***** Supplied data *****
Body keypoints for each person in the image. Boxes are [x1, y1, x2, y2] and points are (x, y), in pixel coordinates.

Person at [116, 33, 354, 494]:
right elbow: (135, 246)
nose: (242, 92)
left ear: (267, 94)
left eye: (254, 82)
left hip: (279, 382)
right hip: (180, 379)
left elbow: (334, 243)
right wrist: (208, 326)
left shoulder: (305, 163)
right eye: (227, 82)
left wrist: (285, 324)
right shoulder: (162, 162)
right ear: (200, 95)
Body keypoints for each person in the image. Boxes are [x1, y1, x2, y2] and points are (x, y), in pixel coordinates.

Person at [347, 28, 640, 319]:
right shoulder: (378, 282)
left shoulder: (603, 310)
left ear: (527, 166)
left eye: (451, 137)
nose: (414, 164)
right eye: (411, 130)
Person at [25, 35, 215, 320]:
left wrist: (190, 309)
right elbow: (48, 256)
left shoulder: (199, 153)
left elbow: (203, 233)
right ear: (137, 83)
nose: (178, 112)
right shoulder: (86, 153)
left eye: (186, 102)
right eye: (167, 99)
*****
***** Supplied data *****
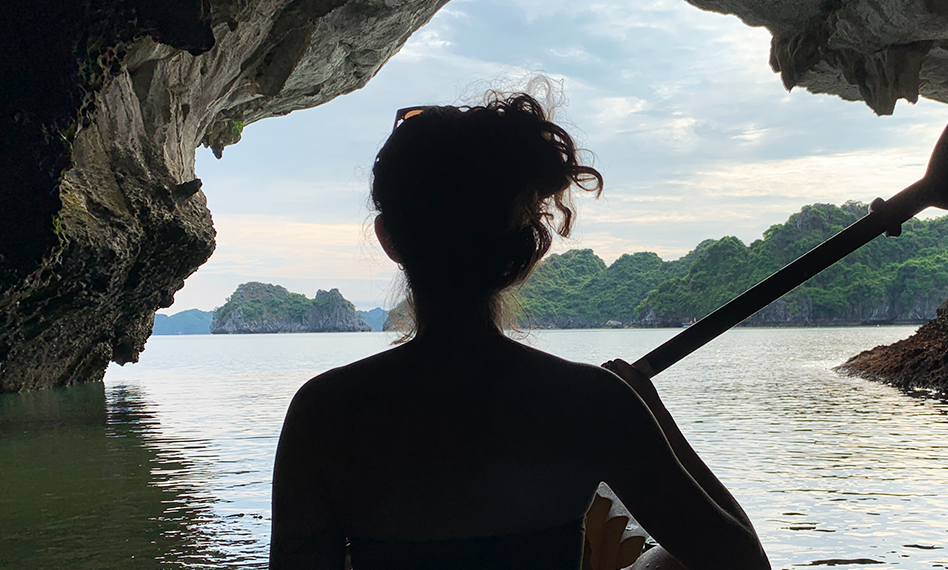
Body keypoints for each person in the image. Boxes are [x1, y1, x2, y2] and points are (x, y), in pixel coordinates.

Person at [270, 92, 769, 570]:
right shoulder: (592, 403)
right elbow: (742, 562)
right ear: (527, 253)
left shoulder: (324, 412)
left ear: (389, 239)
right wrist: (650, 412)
*****
_Task directions_
Wherever the word "elbow" turns up in the records, copy out the line it is on.

_Expected output_
right elbow: (135, 246)
left elbow: (334, 243)
right elbow: (48, 256)
left elbow: (203, 233)
right elbow: (742, 562)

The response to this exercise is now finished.